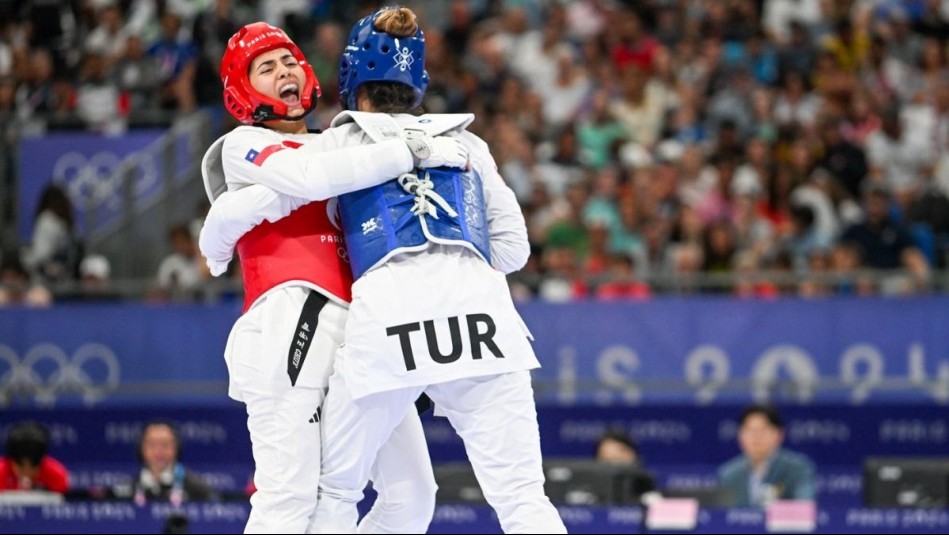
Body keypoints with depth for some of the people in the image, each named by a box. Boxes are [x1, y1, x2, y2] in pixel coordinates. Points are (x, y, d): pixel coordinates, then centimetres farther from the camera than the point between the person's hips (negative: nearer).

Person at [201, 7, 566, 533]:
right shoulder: (466, 143, 27)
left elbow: (241, 207, 15)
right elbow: (512, 246, 26)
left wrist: (216, 253, 35)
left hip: (387, 306, -2)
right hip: (478, 299, 2)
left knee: (335, 490, 13)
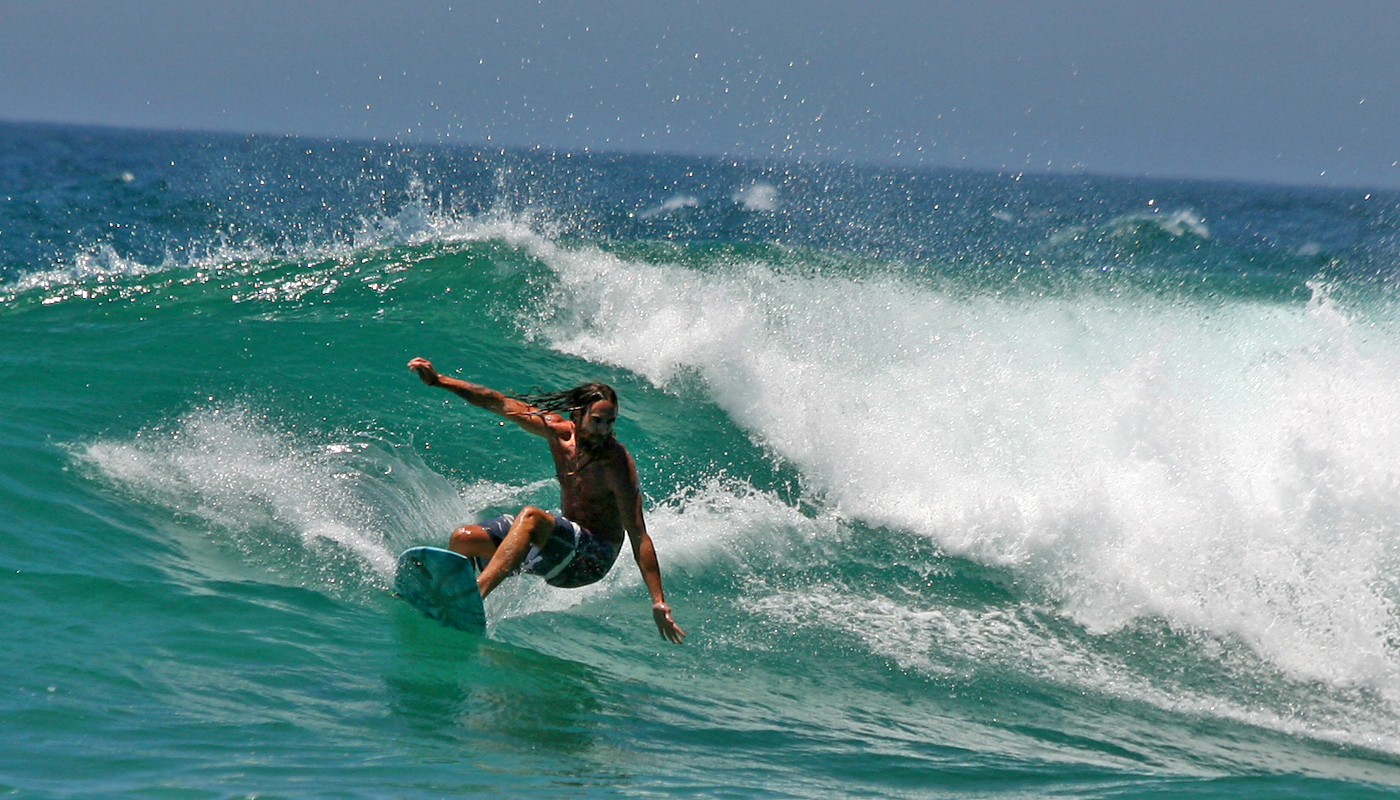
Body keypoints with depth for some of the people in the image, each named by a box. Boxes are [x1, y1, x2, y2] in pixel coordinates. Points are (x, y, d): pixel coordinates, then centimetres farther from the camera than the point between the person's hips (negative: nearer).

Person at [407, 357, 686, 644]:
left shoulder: (617, 464, -21)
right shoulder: (559, 432, -4)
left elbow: (638, 537, -24)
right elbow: (499, 403, 4)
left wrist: (658, 602, -29)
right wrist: (439, 380, 3)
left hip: (594, 557, -7)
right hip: (565, 539, 7)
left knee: (531, 517, -35)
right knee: (463, 540, -2)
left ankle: (476, 590, -49)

◆ Work to be completed:
The answer consists of the line holding "left hip: (594, 557, -7)" and every line after it up to the end of the records, word for word.

◆ Response to this task:
left hip: (594, 557, -7)
right hip: (565, 539, 7)
left knee: (531, 517, -35)
right knee: (463, 540, -2)
left ankle: (476, 590, -49)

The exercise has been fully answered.